Analysis COP27: A lost climate year despite historic breakthrough

"History was made today at #COP27" reads proudly on the twitter account of the climate summit held in Sharm-El-Sheikh over the past three weeks. On the final day of COP27, countries agreed to set up a fund for loss and damage (damage and loss caused by climate change), something that developing countries have been advocating for 30 years. So while there is certainly a breakthrough, the climate summit can safely be called a disappointment in other areas.

Loss and Damage

THAT breakthrough in the field of loss and damage has taken place will be a huge relief for countries like Pakistan and Nigeria, which are currently suffering heavily from the effects of climate change. But, apart from the fact that we now know it is coming, actually everything is still unclear around the compensation fund: no agreements have been made on how much money will go to the fund, who will finance it, who will receive the money, and when the fund will come into effect. It is hoped that agreements will be made on this during COP28, next November in Dubai, but this means another year without compensation for developing countries.

'A lost climate year'

According to Bas Eickhout - MEP for Green Left - is there at COP27, apart from on the subject of loss and damage, no progress compared to last year. He even concludes that it is a 'lost climate year'. And this conclusion does not seem unjustified given the lack of consensus on key issues in tackling climate change:

" No concrete plans have been made for limiting the global warming to 1.5 degrees. Currently, the emission reductions required for this goal are far from being achieved on a country-by-country basis. Some countries - including Saudi Arabia and China - even suggested scrapping this target altogether. "It makes the 1.5 degrees an empty phrase" argues the Volkskrant in an analysis.

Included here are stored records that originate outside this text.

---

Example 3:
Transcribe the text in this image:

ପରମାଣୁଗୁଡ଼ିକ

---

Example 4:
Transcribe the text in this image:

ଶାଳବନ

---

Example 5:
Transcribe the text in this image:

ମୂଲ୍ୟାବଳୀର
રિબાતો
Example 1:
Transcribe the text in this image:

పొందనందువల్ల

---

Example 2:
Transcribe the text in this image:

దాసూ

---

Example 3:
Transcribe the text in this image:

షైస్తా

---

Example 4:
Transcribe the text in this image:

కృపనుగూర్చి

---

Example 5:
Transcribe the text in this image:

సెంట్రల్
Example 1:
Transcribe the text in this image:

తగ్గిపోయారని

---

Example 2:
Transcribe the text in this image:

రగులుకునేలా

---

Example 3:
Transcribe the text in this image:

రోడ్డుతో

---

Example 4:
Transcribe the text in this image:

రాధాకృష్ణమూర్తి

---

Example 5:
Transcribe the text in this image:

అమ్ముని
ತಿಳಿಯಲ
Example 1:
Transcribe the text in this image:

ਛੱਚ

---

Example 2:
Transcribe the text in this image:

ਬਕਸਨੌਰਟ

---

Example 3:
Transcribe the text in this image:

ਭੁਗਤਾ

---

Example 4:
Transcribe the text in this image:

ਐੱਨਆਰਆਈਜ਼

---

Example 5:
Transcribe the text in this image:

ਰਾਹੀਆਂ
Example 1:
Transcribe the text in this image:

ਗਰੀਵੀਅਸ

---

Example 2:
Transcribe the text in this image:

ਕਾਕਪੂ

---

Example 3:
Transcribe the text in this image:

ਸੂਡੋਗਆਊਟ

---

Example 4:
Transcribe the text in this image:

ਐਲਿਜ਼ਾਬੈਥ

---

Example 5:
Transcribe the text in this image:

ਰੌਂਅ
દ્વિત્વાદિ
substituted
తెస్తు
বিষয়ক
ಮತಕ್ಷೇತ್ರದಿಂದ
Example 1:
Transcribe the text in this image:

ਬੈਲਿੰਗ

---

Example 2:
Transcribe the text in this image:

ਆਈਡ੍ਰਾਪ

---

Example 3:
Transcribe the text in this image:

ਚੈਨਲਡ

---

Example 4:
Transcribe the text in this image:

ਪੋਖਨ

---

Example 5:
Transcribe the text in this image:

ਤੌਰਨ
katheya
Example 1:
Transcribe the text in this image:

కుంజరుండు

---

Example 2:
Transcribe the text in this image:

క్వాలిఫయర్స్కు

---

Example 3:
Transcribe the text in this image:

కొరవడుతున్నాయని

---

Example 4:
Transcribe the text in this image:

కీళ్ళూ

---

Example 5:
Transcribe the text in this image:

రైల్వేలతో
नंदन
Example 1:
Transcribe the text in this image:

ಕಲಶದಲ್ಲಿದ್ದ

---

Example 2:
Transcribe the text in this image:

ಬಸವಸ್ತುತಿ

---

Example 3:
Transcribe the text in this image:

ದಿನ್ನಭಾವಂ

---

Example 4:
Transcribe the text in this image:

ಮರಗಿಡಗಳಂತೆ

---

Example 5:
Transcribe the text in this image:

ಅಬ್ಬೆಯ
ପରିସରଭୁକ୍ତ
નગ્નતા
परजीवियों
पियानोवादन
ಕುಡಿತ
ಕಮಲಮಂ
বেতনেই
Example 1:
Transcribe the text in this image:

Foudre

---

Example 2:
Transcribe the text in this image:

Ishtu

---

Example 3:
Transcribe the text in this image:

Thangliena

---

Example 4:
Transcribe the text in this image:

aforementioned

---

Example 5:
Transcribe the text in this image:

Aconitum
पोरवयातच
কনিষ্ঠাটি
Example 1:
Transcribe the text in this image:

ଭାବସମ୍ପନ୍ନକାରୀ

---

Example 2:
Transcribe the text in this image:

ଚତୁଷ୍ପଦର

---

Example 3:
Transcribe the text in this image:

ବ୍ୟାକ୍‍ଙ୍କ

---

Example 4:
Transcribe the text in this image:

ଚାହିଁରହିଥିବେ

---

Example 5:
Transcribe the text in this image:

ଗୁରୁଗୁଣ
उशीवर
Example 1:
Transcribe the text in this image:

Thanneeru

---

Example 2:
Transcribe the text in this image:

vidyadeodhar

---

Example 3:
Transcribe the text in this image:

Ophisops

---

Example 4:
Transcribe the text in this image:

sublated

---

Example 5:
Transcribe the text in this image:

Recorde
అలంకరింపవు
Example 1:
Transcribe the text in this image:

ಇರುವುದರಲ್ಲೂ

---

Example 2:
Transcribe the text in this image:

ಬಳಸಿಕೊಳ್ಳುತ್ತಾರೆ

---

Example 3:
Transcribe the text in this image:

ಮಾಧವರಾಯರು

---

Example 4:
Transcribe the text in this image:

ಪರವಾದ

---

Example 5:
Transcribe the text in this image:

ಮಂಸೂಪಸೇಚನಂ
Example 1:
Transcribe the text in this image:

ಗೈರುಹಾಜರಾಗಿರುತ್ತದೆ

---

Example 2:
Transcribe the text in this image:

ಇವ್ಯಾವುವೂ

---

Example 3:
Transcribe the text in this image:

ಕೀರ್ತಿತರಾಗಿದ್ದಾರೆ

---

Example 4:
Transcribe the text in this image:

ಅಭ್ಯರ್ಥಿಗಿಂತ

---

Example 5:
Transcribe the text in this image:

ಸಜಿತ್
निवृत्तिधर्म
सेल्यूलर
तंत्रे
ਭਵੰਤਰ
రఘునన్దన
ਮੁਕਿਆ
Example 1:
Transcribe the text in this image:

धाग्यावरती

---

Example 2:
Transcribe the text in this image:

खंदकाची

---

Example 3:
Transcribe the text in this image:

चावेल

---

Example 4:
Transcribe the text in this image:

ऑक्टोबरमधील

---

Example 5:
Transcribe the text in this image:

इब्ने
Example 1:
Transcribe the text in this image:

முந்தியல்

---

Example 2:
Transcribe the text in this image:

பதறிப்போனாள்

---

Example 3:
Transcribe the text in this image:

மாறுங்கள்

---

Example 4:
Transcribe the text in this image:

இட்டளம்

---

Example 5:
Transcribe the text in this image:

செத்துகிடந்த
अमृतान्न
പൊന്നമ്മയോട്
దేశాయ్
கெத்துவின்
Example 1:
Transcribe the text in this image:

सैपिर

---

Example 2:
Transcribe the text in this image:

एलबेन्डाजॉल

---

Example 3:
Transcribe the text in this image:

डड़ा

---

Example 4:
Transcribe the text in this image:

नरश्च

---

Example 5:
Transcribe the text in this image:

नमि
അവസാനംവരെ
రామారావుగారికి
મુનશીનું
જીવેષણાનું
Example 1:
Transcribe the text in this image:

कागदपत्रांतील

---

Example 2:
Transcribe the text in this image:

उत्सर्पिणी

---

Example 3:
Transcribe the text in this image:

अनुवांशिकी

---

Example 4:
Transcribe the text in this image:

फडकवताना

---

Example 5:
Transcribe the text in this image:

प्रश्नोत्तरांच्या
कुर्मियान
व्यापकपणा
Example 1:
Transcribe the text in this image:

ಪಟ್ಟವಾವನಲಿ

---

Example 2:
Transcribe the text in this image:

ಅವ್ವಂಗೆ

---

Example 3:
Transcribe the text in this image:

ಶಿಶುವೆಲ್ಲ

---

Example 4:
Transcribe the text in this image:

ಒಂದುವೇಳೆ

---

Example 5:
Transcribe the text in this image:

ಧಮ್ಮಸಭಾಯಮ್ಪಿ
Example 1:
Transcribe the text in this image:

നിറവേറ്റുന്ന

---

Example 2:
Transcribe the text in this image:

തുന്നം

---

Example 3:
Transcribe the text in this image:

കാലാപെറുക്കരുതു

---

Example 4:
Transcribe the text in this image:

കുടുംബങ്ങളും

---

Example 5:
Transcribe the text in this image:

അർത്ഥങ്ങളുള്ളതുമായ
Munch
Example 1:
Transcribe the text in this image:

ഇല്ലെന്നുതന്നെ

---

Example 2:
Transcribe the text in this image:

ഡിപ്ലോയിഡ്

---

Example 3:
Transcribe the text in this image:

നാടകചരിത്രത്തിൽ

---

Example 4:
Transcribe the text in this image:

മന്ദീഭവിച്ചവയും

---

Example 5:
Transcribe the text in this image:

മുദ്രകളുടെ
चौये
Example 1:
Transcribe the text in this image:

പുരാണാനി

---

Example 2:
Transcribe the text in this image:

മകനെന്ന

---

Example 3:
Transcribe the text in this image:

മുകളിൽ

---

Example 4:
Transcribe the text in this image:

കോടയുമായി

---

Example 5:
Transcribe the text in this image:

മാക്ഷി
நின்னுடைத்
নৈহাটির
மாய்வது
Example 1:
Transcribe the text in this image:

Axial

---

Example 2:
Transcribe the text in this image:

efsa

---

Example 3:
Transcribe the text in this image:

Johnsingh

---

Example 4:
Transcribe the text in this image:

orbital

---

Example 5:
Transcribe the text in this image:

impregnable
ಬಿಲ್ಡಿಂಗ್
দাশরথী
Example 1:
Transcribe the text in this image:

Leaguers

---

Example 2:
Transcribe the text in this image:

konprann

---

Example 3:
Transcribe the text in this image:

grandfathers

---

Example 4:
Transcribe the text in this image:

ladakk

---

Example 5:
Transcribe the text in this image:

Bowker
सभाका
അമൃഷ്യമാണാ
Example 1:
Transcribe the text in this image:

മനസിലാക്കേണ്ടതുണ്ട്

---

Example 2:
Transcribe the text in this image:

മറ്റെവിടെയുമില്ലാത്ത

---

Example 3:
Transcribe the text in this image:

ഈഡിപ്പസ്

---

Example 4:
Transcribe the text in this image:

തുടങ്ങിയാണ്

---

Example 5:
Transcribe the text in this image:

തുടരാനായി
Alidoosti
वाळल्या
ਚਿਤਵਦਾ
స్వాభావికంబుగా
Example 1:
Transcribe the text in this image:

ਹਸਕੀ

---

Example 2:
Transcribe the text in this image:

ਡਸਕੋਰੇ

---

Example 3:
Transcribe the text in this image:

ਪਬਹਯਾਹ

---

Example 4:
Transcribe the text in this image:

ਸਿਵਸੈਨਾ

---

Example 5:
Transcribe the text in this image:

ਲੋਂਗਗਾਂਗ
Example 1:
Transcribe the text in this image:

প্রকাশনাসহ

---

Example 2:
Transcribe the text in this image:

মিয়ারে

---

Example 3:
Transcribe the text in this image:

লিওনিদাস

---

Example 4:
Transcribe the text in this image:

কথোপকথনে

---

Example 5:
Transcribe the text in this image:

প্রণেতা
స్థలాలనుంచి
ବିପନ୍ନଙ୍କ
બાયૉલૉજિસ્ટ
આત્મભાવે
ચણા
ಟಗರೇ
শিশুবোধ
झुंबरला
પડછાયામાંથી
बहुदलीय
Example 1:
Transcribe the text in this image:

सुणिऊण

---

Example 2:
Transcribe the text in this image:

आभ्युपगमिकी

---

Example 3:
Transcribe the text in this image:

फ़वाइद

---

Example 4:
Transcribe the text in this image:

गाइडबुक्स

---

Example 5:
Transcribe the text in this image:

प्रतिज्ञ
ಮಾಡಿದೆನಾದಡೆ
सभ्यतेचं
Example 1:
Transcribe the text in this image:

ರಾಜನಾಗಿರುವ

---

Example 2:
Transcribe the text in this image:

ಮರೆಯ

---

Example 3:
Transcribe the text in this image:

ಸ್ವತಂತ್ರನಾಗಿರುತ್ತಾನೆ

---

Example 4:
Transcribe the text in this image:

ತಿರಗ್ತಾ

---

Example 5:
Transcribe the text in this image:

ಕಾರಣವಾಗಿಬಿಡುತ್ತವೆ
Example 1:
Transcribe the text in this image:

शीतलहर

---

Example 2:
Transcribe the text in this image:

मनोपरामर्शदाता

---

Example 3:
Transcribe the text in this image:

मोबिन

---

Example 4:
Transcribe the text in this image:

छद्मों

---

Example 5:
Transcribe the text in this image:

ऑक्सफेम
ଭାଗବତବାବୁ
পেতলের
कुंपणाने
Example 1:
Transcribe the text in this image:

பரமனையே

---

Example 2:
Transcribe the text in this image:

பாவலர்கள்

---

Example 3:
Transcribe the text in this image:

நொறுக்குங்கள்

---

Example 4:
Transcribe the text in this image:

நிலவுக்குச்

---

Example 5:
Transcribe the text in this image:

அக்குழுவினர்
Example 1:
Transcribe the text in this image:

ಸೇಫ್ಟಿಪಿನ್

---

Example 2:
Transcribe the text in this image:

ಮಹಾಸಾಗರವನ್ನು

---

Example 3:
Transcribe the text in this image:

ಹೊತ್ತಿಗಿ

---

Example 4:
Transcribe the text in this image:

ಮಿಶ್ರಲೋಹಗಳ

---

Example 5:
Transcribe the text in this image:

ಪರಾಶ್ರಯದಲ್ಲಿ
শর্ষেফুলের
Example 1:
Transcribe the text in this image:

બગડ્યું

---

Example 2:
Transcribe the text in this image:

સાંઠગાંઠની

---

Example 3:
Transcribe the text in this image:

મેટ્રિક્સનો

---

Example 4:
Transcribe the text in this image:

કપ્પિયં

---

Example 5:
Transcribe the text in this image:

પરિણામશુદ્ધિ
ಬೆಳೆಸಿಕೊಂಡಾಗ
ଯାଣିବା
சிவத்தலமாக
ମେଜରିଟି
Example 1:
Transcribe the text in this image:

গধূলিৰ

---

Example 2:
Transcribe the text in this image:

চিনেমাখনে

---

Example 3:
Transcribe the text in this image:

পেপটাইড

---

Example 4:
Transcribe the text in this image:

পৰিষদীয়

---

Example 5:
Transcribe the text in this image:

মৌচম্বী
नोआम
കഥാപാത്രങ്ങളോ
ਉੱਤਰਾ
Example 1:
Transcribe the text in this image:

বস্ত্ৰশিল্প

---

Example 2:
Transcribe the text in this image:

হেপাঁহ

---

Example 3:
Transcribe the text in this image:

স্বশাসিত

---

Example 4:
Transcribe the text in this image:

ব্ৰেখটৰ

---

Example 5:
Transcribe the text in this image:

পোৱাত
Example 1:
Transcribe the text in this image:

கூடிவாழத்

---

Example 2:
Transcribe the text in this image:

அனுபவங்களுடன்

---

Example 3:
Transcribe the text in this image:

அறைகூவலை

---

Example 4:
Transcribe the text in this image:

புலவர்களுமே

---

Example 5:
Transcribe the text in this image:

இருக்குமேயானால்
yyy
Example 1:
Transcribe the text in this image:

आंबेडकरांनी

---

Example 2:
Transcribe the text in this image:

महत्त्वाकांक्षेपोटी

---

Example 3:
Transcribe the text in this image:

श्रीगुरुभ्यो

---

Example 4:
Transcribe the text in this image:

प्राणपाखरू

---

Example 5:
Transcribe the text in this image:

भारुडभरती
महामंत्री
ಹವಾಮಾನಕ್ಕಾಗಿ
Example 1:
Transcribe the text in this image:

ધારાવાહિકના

" Also in terms of fossil fuels no progress has been made. The banning fossil fuels is perhaps the most important step in combating climate change, but once again the final statement with no mention of a ban.

" As in our pre-COP27 article described, the $100 billion that rich countries promised to put into a fund annually from 2020 for climate financing to stop, fell far short of the target. Unfortunately, this does not seem to change after the climate summit, as there is no roadmap laid down to ensure the remainder of the promised amount for the 2020-2022 period and future funding does materialise.

Mopping up with the tap

Beforehand, hoped that this climate summit would be an 'African COP'. That hope, according to many, has not been realised. "We cannot call this the Africa COP, because it has failed to speak to our current reality or the need for urgent action", said the Nigerian climate activist Adenike Oladosu.

Until radical action is taken, the amount needed for climate finance will only increase. Even if the $100 billion is expected to be met by 2024, by then it will already be no longer enough. Shehbaz Sharif - prime minister of Pakistan - pictorially described the future threat at climate summit: "What happened in Pakistan will not stay in Pakistan" warned him. Until everything is done to limit global warming to 1.5, a loss and damage fund mopping the water from the tap, and so there is inconsistent policy. In Oladosu's words:

"If we don't phase out fossil fuels then we will keep seeing greater loss and damage. We keep solving the multiplier effect of climate change which is loss and damage but the root cause we aren't solving yet. It makes climate justice impossible."

There is no luxury of waiting to act until COP28. From now on, the Netherlands and the EU must actively engage on the international stage for a total ban on fossil fuels and for proper and sufficient climate finance for developing countries. Only drastic measures can still lead to climate justice.